I've been meaning to comment on this thread for a while, going all the way back to the discussion of early fish being uncommon. While early fish are harder to come by, most years they are definitely still around. I pulled my journals starting from back when I started keeping them out of curiosity (like others have done). I'll do earliest winter steelhead landed, followed by number hooked for all of December (IMO number of confirmed winters hooked is a more accurate representation of how many fish were around, as my landing rate varies year to year).
2011 - Dec 3 (1 doe Sproat) -- 10 steelhead hooked December -- Vedder had 5 steelhead (4 landed) in 7 trips
2012 - Nov 29 (1 doe Sproat River) -- 12 steelhead hooked in December -- 1 Landed on the Vedder Dec 26, 2 Vedder trips
2013 - Dec 3 (3 landed winters - Sproat and Stamp) -- 12 hooked in December -- 1 Landed Vedder Dec 26, 2 Vedder trips
2014 - Dec 5 (5 winters - 3 landed - Sproat) -- 17 hooked in December -- Didn't fish the Vedder that year
2015 - Nov 18 (1 doe - small west coast stream) - 7 hooked in December -- Fished Vedder twice and skunked
2016 - Dec 19 (1 buck - Sproat) - 6 hooked in December -- Fished Vedder three times and landed 1 Dec 27
2017 - Dec 7 (1 doe - Small west coast stream) -- 7 hooked in December -- 1 trip to Vedder skunked
2018 - Dec 9 (1 Doe - north island) -- 10 hooked in December -- No Vedder trips
That brings us to this current season, 2019. I haven't touched, or even seen a steelhead yet (besides the one single dead one hanging on the board at the clubhouse when I went to look). I haven't actually fished the Vedder yet, and only did 3 days on the island, but from the information I've gathered over the years, and the conditions I encountered, I should have at least had a chance or two. Keep in mind that I've also built up a fairly big network of anglers (good rods), who I talk with regularly. I've heard of a grand total of maybe 8 island fish total in the rivers I frequent. I've heard of 5 Vedder fish (including the ones weighed in at Fred's/clubhouse).
One thing to think about - a vast majority of this years return would be the fish that were residing in fresh water through the 2015 summer (the year that rivers practically dried up, were very warm ~20+C, and got closed). They would have also encountered extremely harsh conditions going out to the ocean in the spring of 2016 (the blob). It's really not surprising that this year is panning out this way. I'm assuming next year will be very similar. Hopefully there are enough fish coming back to spawn to maintain stocks at reasonable levels until ocean conditions stabalize.

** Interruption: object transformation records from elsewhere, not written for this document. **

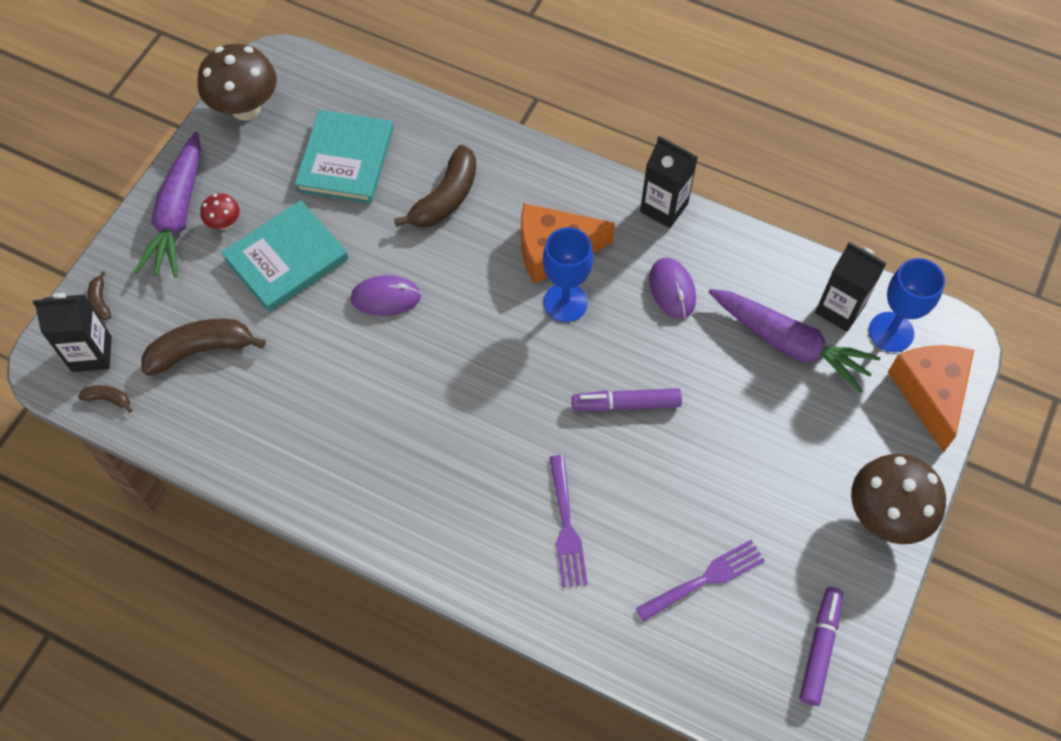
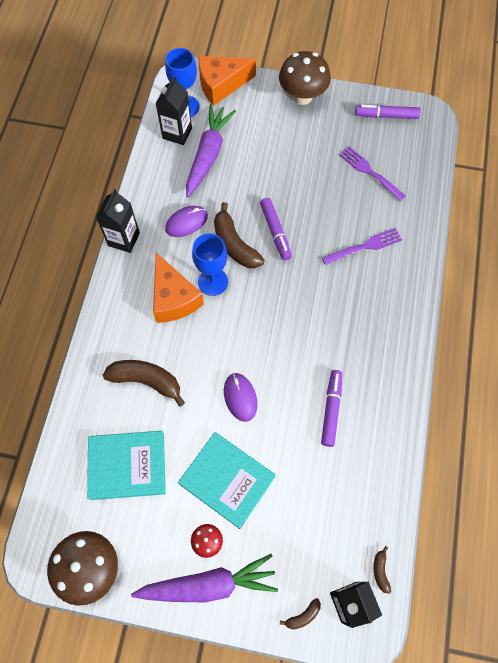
camera: 105 degrees left, 5 degrees up
(201, 350) = (320, 515): brown banana -> brown banana (234, 244)
(329, 402) = (331, 409): none -> purple marker

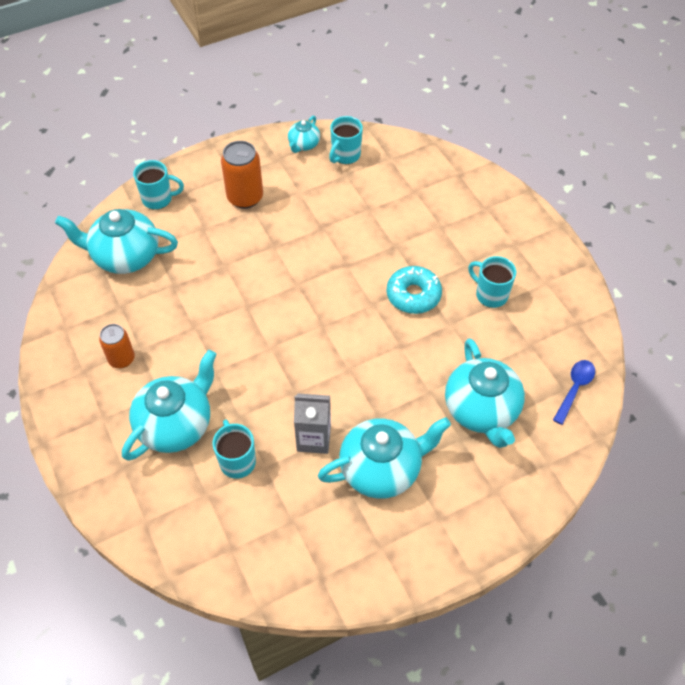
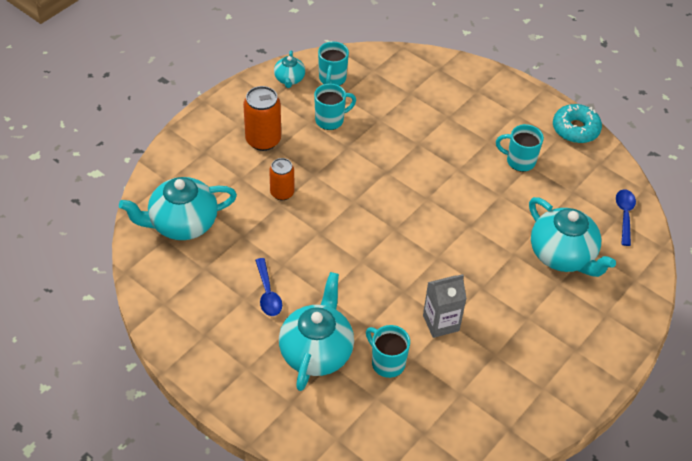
camera: 25 degrees left, 5 degrees down
(121, 359) = (234, 313): orange can -> orange can (282, 193)
(158, 199) = (183, 164): turquoise mug -> turquoise mug (330, 120)
(163, 350) = (268, 293): none -> blue spoon
(382, 469) = (509, 327): turquoise teapot -> none
(413, 295) = (457, 180): turquoise donut -> turquoise donut (575, 129)

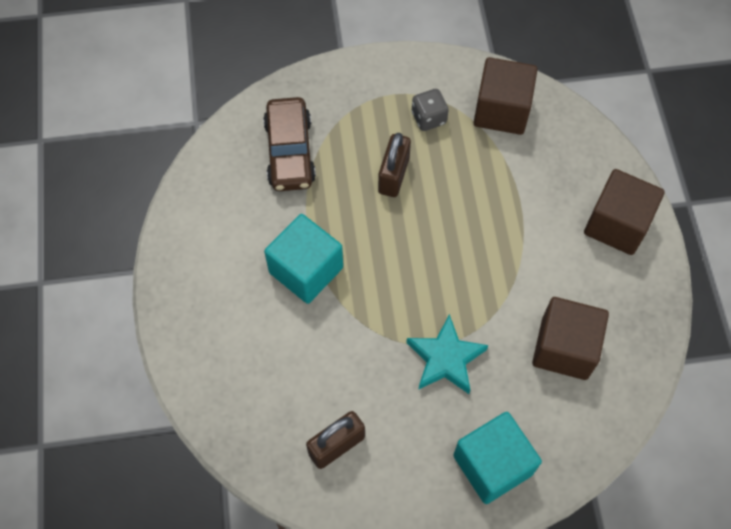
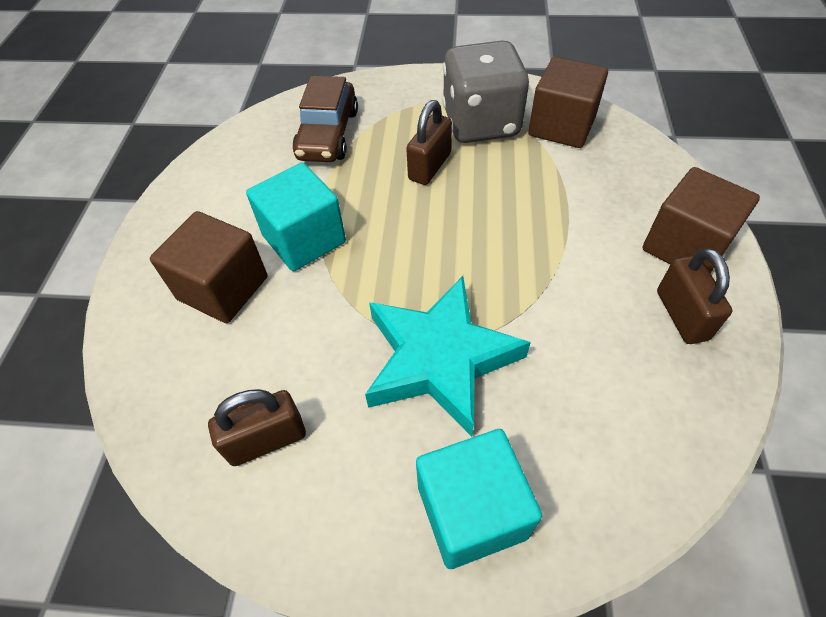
camera: 15 degrees right, 10 degrees down
(428, 118) = (481, 124): grey dice -> grey dice, size x2.17
(445, 358) = (440, 359): turquoise star -> turquoise star, size x1.55
(564, 348) = (600, 374): brown cube -> brown cube (223, 288)
(618, 288) = (681, 315): none -> brown padlock

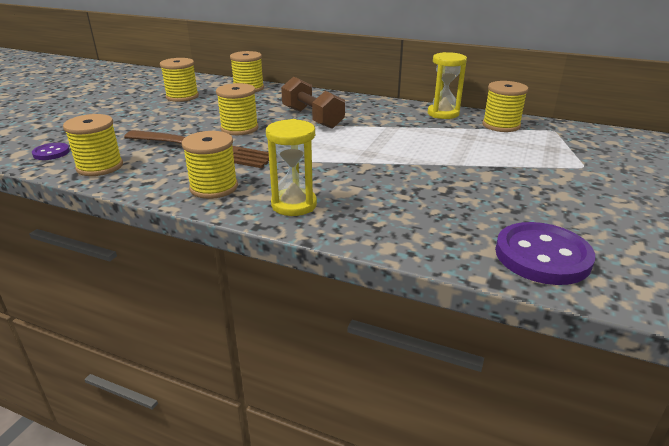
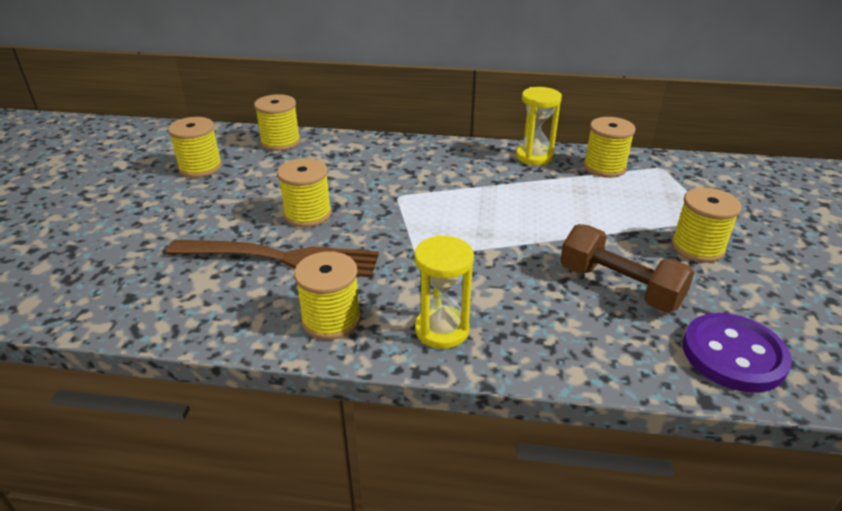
camera: 15 degrees left, 5 degrees up
(51, 153) = (77, 296): purple button -> none
(100, 167) = (161, 309): yellow spool -> yellow spool (697, 247)
(312, 118) = (388, 184): brown dumbbell -> brown dumbbell (619, 287)

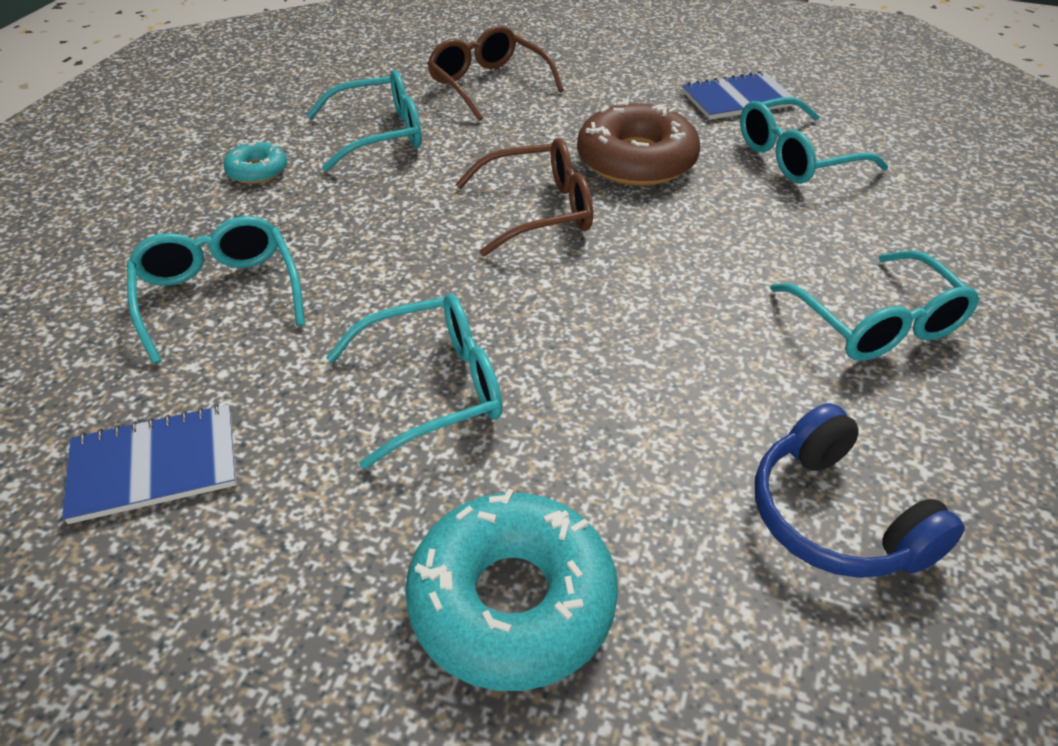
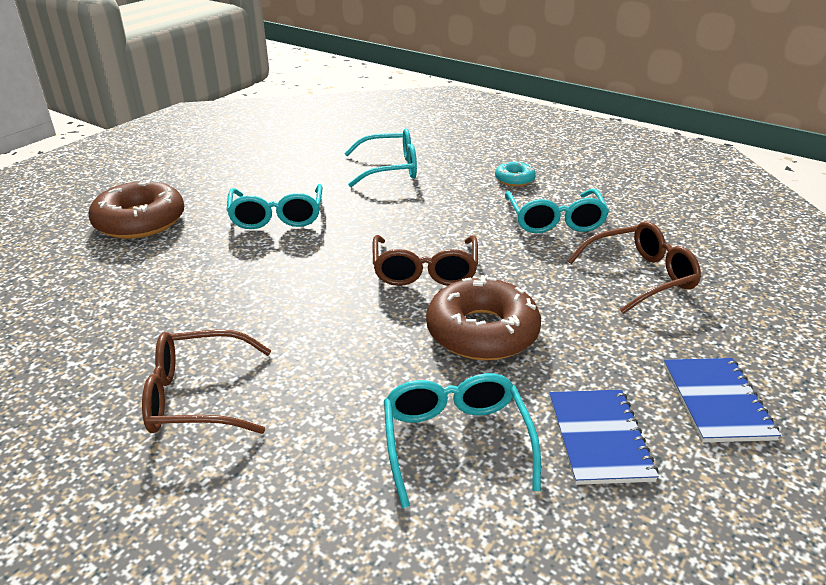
camera: 105 degrees right, 10 degrees down
(154, 466) = (282, 157): blue notebook -> blue notebook (716, 401)
(512, 601) = (140, 221): turquoise donut -> brown donut
(836, 517) = (82, 317): blue headphones -> none
(877, 323) = (197, 396): turquoise glasses -> brown glasses

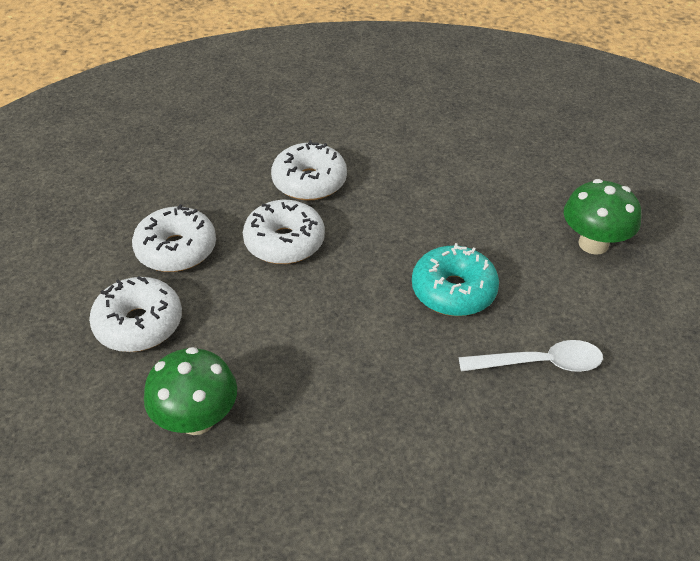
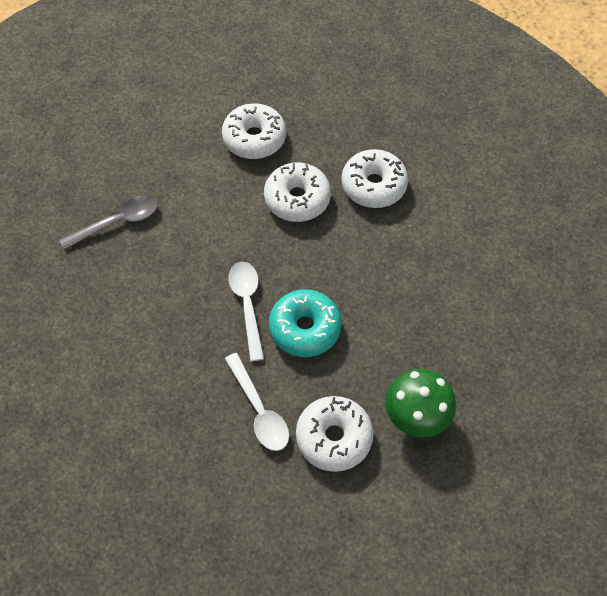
camera: 65 degrees right, 15 degrees up
(139, 324) = (177, 153): white donut -> white donut (334, 437)
(197, 419) = (117, 222): green mushroom -> grey spoon
(397, 329) = (247, 305): none -> white spoon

While I see the logic behind cutting early brood, I'm not sure I agree with cutting it totally. You do kind of want to maintain all portions of the run. Maybe put a cap on it - something like 5-10% of the total brood fish. You could also go the route of only collecting brood below tamihi bridge as others have said. One positive of getting more fish from the mid or late run is that it would be easier to spawn them all closer together, and therefore easier to size match/grow them.
One thing I'd love to see on hatchery systems would be the implementation of slowly allocating funds towards habitat restoration and eyed egg plants. I'm not necessarily saying to cut hatchery production really, but it would be cool to just slowly try to transfer over to different methods to see if they works. If eyed egg plants work, you eliminate the hatchery influence, and could possibly use it to help on smaller systems (or highly impacted systems) where hatcheries aren't practical? Maybe plant eyed eggs from 20% of the brood captured to see if we see and upswing in "wild" numbers.